Neste ano, o tema é “30 Anos do Grito dos Excluídos e das Excluídas, a Vida em Primeiro Lugar. Todas as vidas importam, mas quem se importa?” Quem se importa com a realidade dos miseráveis que se tornaram ainda mais vulneráveis sendo vítimas dessa tragédia? Existe uma parcela da população que, claro, foi também atingida mas ela se ressignifica, se recompõe, se reorganiza. Mas e os miseráveis? Os mais pobres das periferias, que já estavam ali em condições de fragilidade humana, se tornaram ainda mais fracos, mais vulneráveis às contradições que esse sistema coloca. É um elemento muito sério para nós também.

BdF RS – O Grito sempre trouxe muito presente essa questão da desigualdade. E, recentemente, uma pesquisa apontou que 40% das pessoas (no país) saíram da extrema pobreza, mas, ao mesmo tempo, aumentou o fosso entre eles dos super ricos

Padre Edinho – A desigualdade continua. É uma questão muito forte no Brasil. É a razão pela qual seguimos lutando e sendo fiel às causas nossas.

No material de divulgação do Grito destacamos que a riqueza dos cinco homens mais ricos mais que dobrou entre 2020 e 2023, saindo de US$ 405 bilhões para US$ 869 bilhões. São números que nem consigo calcular. É irreal para o nosso universo. Este contraste mostra que a gente precisa se somar aos pequenos, com as pequenas, com as organizações, sejam quais forem, mas que são as organizações populares. Nosso grito nunca será ouvido por essas estruturas que estão colocadas aí.

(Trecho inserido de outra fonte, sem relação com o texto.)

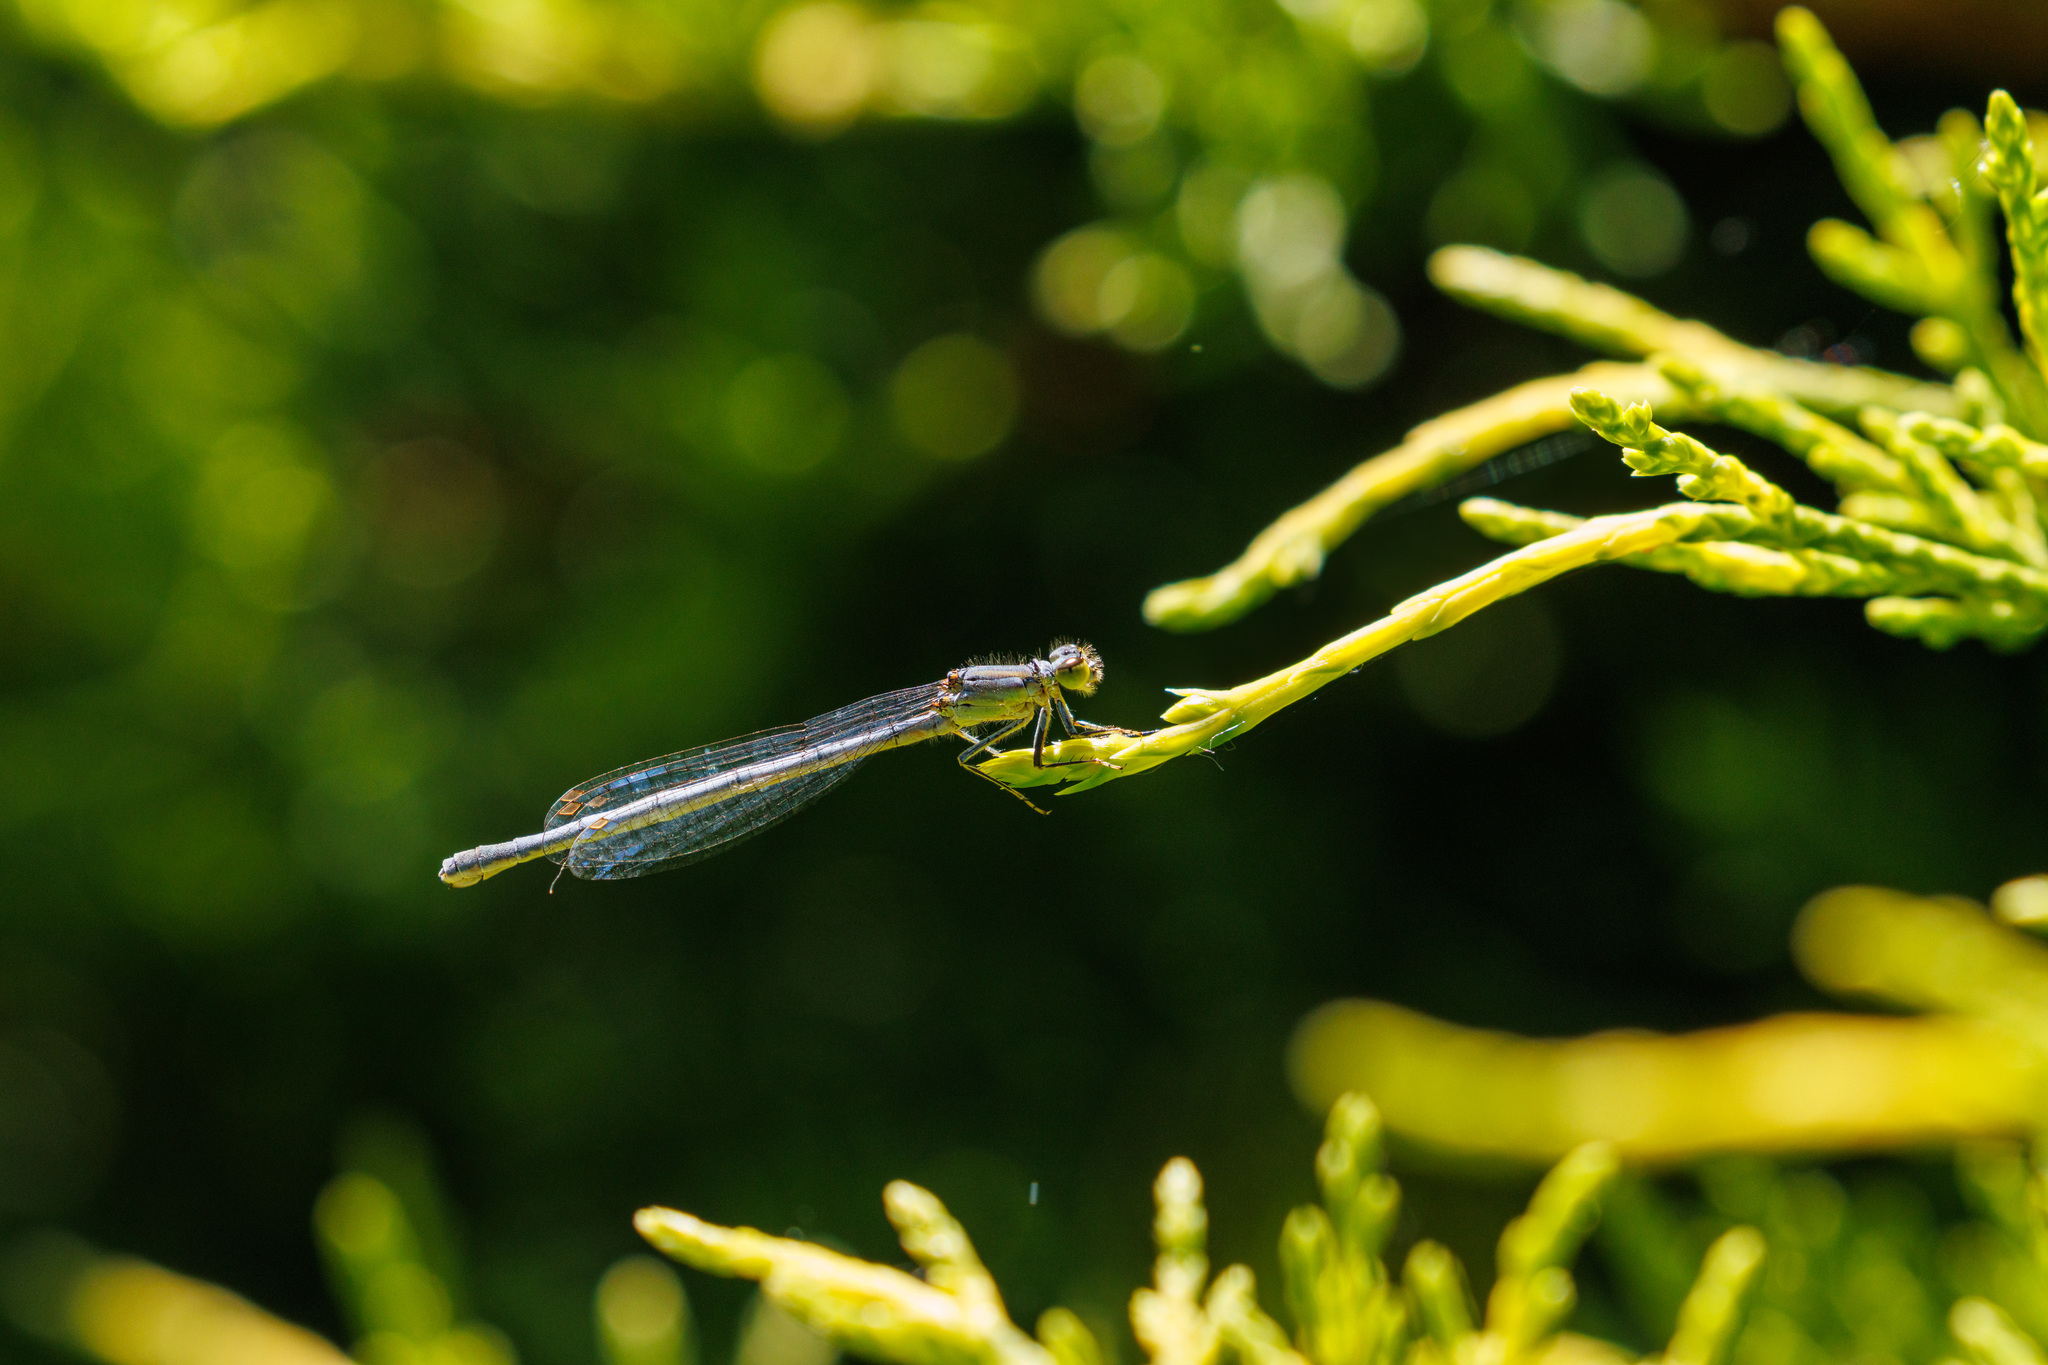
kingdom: Animalia
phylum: Arthropoda
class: Insecta
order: Odonata
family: Coenagrionidae
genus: Ischnura
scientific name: Ischnura perparva
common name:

A riqueza dos cinco homens mais ricos mais que dobrou entre 2020 e 2023

E, às vezes, o próprio Estado está surdo. Acho que temos esse cenário no Rio Grande do Sul. Temos uma capital hoje surda e um governo estadual surdo a essas realidades. E temos parte do próprio governo federal surdo. Porque, embora o presidente Lula, embora parte da governança venha das lutas populares, estamos reféns de uma estrutura e a essa disputa do Estado que está colocada hoje também no Congresso Nacional, que é antipopular, perversa e quer prejudicar.

Então, isso exige de nós pé na estrada, caminhada, protesto, levantar-se, com a autonomia necessária dos povos, das comunidades, das organizações, do movimento popular. É isso. A gente viu agora as queimadas. Quer dizer, que casualidade! Não sei quantos focos de queimadas em São Paulo ao mesmo tempo.

Um acaso que não é acaso, que é crime, que é intencional, que é perverso. E quem faz isso faz para justamente atrapalhar qualquer projeto de avanço popular, de defesa da vida, da vida dos indígenas e dos povos tradicionais. Temos aí o feminicídio presente absurdamente, com números gigantescos, o extremo fascismo que está aí - se é que tem fascismo que não seja extremo...

Não tem como, na fidelidade à nossa espiritualidade, que está centrada em Jesus e no seu projeto, não estar desse lado da história

Neste sentido, a nossa caminhada neste sábado, saindo da Igreja de Nossa Senhora dos Navegantes, que tem um simbolismo de sincretismo popular, para percorrer uma caminhada naquele território até ali o bairro, a praça, um território que é altamente vulnerável e que é vítima dessa realidade, que é estigmatizado, é um grito gigantesco que nos potencializa a continuar nossas lutas também.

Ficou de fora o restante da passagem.